--- Exercise ---
Arrange the lines of the material below as a numbered list, starting at its beginning and ending at the line that contains "scom [shape=cylinder]", with both ends included and any blank lines left out. Leave the pictures out of the answer.

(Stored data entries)
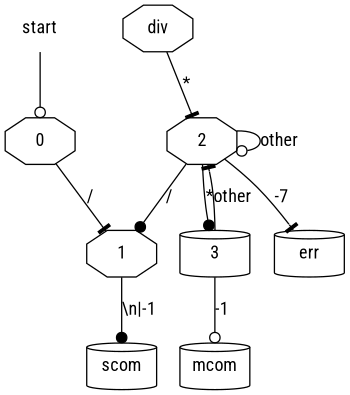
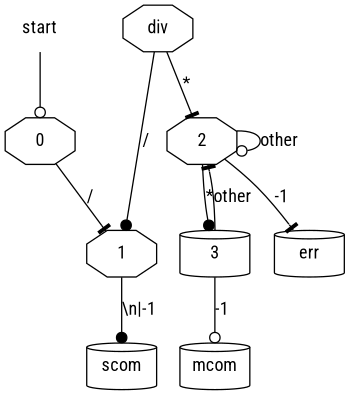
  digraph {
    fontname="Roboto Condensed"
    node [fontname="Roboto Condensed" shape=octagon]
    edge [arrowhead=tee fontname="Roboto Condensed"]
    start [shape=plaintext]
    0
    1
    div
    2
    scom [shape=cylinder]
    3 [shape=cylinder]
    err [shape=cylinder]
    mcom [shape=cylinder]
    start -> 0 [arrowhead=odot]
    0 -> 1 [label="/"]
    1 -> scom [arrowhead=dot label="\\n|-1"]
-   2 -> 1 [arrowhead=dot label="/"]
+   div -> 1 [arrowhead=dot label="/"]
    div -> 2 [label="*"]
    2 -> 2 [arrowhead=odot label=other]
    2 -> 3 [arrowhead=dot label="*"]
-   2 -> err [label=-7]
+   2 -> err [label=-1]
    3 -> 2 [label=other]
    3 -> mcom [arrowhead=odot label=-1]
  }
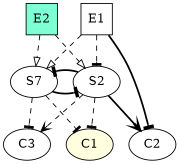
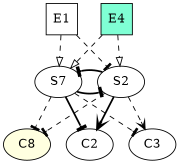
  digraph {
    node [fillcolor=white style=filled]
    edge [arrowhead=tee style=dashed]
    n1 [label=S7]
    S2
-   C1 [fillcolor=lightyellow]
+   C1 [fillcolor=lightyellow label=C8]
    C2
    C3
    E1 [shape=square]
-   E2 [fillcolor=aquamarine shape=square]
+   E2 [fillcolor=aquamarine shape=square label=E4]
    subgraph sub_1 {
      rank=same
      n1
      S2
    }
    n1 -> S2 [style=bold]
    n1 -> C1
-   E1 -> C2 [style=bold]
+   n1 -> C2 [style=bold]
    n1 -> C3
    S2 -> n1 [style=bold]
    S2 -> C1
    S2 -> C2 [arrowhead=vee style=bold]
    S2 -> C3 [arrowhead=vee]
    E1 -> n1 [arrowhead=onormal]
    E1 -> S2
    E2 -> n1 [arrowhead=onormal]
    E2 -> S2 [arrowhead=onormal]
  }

--- Answer to this problem ---
1.   digraph {
2.     fontname="Roboto Condensed"
3.     node [fontname="Roboto Condensed" shape=octagon]
4.     edge [arrowhead=tee fontname="Roboto Condensed"]
5.     start [shape=plaintext]
6.     0
7.     1
8.     div
9.     2
10.     scom [shape=cylinder]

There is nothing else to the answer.